Activated T cells because then there are more targets.
- increased nucleotide pool
How exactly does HIV cause death of CD4+ T cells?
- direct killing by cytopathic infection - virus just kills the cell
- immune “exhaustion” - in chronic immune response, the normal T cells can become exhausted from fighting the HIV infection and just die
- immune destruction of infected cells - immune restriction of infected cells that haven’t yet produced virus but did put virus proteins on their surface. CTLs will kill them
- death of bystander cells - HIV toxic gene products such as envelope or Tad can cause killing of cell
How does one get HIV Encephalopathy
infection of monocytes and/or microglia - causes pro-inflammatory cytokines release in CNS, which causes Pathogenesis.
HIV infection of dendritic cells
Dendritic cells can be infected or they can carry HIV to CD4 T cells on the surface or to the lymphoid tissue.
HIV Pathogenesis timeline
1) primary infection (first few days) leads to initial rise in HIV RNA copies and initial drop in CD4+ T cells (Very infectious at this time)
2) Over the course of the next few weeks the NK cells, CTLs, and then neutralizing antibodies kick in and the viral load begins to decrease dramatically.
3) eventually their is a clinical latency period where the CD4+ numbers stabilize and the HIV RNA numbers stabilize to almost undetectable levels.
4) Then, things start to happen and the CD4 cell count decreases rapidly and viral production goes way up so numbers are high in the blood. CD4+ cells go way down too. This can cause opportunistic disease and possibly death.
Acute HIV infection
Mononucleosis-like symptoms
Associated with high levels of HIV particles in the blood.
Early HIV infection
Breaches the mucosal barrier with infection of a small founder population, which then explodes in the lymphoid tissue. This causes a massive depletion of memory CD4+CCR5+ T cells mostly in the gut.
Initial immune response to HIV
Initial NK cell activity
Antibody production doesn’t start till 3-7 weeks though and by that time it has already taken up home in the lymph nodes and there is already viremia.
CTL is initially effective.
A symptomatic period of HIV infection
Clearance of virus from the blood to low set point of HIV levels.
- but remember, the HIV is still replicating in the lymphoid tissue
- although at t his point they may be clinically latent they may not be virologically latent because the provirus is still integrated into the cells and is just chilling there.
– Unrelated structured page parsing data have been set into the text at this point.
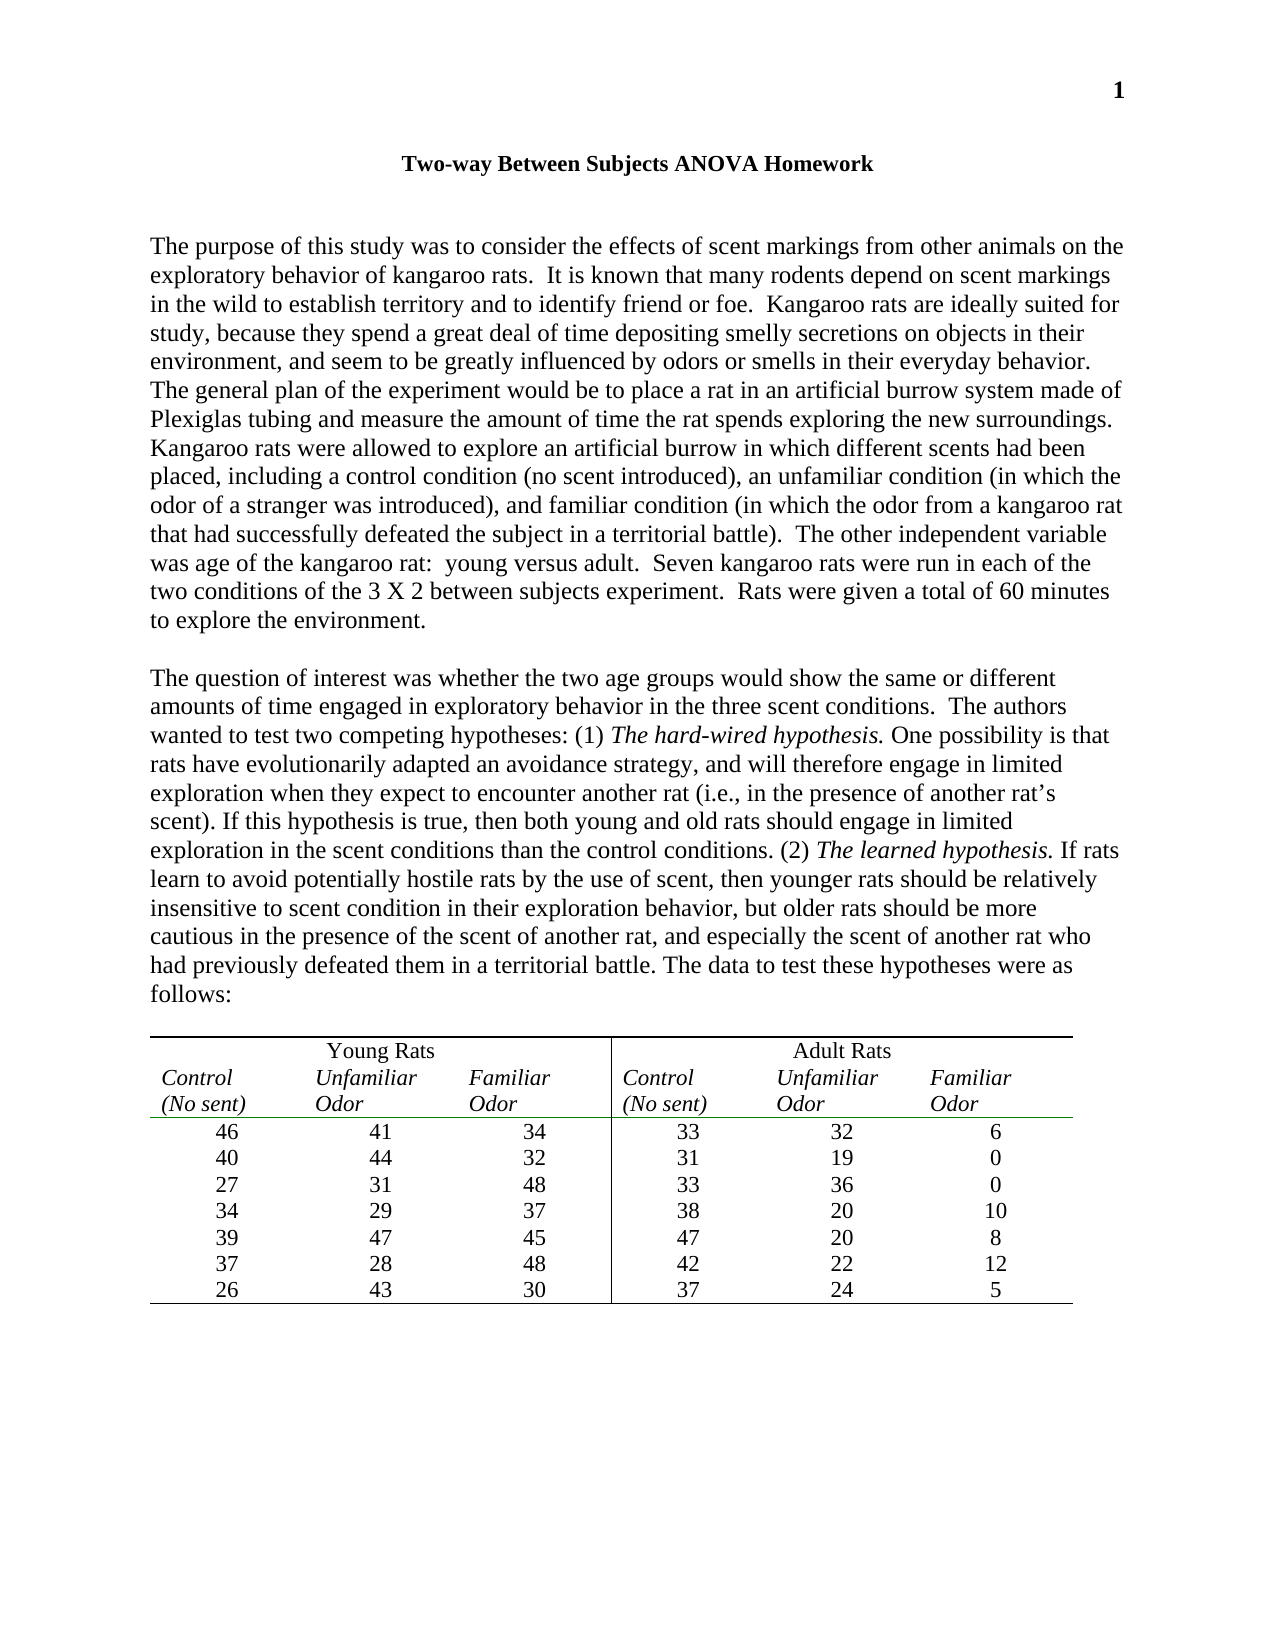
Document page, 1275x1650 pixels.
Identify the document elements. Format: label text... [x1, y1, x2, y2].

table_cell 37 [458, 1197, 611, 1223]
table_cell 33 [612, 1171, 765, 1197]
table_cell Familiar Odor [919, 1064, 1072, 1117]
table_cell 36 [765, 1171, 919, 1197]
table_cell 0 [919, 1145, 1072, 1171]
table_cell 0 [919, 1171, 1072, 1197]
table_cell 5 [919, 1276, 1072, 1303]
table_cell Unfamiliar Odor [304, 1064, 457, 1117]
table_cell 20 [765, 1197, 919, 1223]
table_cell 30 [458, 1276, 611, 1303]
table_cell 32 [458, 1145, 611, 1171]
table_cell 31 [612, 1145, 765, 1171]
table_cell 6 [919, 1118, 1072, 1144]
table_cell 47 [612, 1224, 765, 1250]
table_cell 28 [304, 1250, 457, 1276]
table_cell Control (No sent) [150, 1064, 304, 1117]
table_cell 45 [458, 1224, 611, 1250]
table_cell 48 [458, 1250, 611, 1276]
table_cell 19 [765, 1145, 919, 1171]
table_cell 33 [612, 1118, 765, 1144]
table_cell 37 [150, 1250, 304, 1276]
table_cell 27 [150, 1171, 304, 1197]
table_cell 29 [304, 1197, 457, 1223]
table_cell 34 [458, 1118, 611, 1144]
table_cell 43 [304, 1276, 457, 1303]
table_cell 41 [304, 1118, 457, 1144]
table_cell Unfamiliar Odor [765, 1064, 919, 1117]
table_cell 22 [765, 1250, 919, 1276]
text Two-way Between Subjects ANOVA Homework [150, 150, 1125, 176]
table_cell 47 [304, 1224, 457, 1250]
table_header Young Rats [150, 1038, 611, 1064]
table_cell Control (No sent) [612, 1064, 765, 1117]
table_cell 44 [304, 1145, 457, 1171]
table_cell 39 [150, 1224, 304, 1250]
table_cell 48 [458, 1171, 611, 1197]
table_cell 20 [765, 1224, 919, 1250]
table_cell 12 [919, 1250, 1072, 1276]
table_cell 31 [304, 1171, 457, 1197]
table_cell 24 [765, 1276, 919, 1303]
table_cell Familiar Odor [458, 1064, 611, 1117]
table_cell 46 [150, 1118, 304, 1144]
table_cell 32 [765, 1118, 919, 1144]
table_cell 34 [150, 1197, 304, 1223]
table_cell 8 [919, 1224, 1072, 1250]
table_cell 10 [919, 1197, 1072, 1223]
table_cell 40 [150, 1145, 304, 1171]
table_header Adult Rats [612, 1038, 1072, 1064]
table_cell 42 [612, 1250, 765, 1276]
text The question of interest was whether the two age groups would show the same or different amounts of time engaged in exploratory behavior in the three scent conditions. The authors wanted to test two competing hypotheses: (1) The hard-wired hypothesis. One possibility is that rats have evolutionarily adapted an avoidance strategy, and will therefore engage in limited exploration when they expect to encounter another rat (i.e., in the presence of another rat’s scent). If this hypothesis is true, then both young and old rats should engage in limited exploration in the scent conditions than the control conditions. (2) The learned hypothesis. If rats learn to avoid potentially hostile rats by the use of scent, then younger rats should be relatively insensitive to scent condition in their exploration behavior, but older rats should be more cautious in the presence of the scent of another rat, and especially the scent of another rat who had previously defeated them in a territorial battle. The data to test these hypotheses were as follows: [150, 663, 1125, 1008]
text The purpose of this study was to consider the effects of scent markings from other animals on the exploratory behavior of kangaroo rats. It is known that many rodents depend on scent markings in the wild to establish territory and to identify friend or foe. Kangaroo rats are ideally suited for study, because they spend a great deal of time depositing smelly secretions on objects in their environment, and seem to be greatly influenced by odors or smells in their everyday behavior. The general plan of the experiment would be to place a rat in an artificial burrow system made of Plexiglas tubing and measure the amount of time the rat spends exploring the new surroundings. Kangaroo rats were allowed to explore an artificial burrow in which different scents had been placed, including a control condition (no scent introduced), an unfamiliar condition (in which the odor of a stranger was introduced), and familiar condition (in which the odor from a kangaroo rat that had successfully defeated the subject in a territorial battle). The other independent variable was age of the kangaroo rat: young versus adult. Seven kangaroo rats were run in each of the two conditions of the 3 X 2 between subjects experiment. Rats were given a total of 60 minutes to explore the environment. [150, 231, 1125, 634]
table_cell 37 [612, 1276, 765, 1303]
table_cell 38 [612, 1197, 765, 1223]
table_cell 26 [150, 1276, 304, 1303]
What’s the area of the HIV virus that the neutralizing antibodies act on? What is important about this region?
V3 region of the envelope
- this region is very variable though so we can’t really give antibodies against it because the region is so variable each time.
Factors in HIV progression
Levels of viral replication
- levels of CD4 tells you where you are in the infection - whether you are early, latent, or asymptomatic
- HIV RNA blood levels predict where you are going.
Immune response to HIV
Development of viral variants
Role of co-factors that may increase viral replication
with regards to co-receptors what is the early one and what is the late one?
- In early infections, the co-receptor is CCR5 and usually affects monocytes and memory T cells.
- eventually there is emergence of CXCR4-binding viruses late in the disease. These kill T cells
HAART therapy
Antiretroviral therapy
- biphasic decay curve where initially three is rapid decay and then there is slower decay.
- once you stop the drugs the virus comes back because it doesn’t affect the reservoirs.
Issues with making A HIV vaccine
- correlated of protective immunity is slowly being defined
- genetic diversity especially within envelope variability
- latent reservoir means you need to block the initial infection
- what is an acceptable animal model? Acceptable protection rate? Can’t use live attenuated vaccines.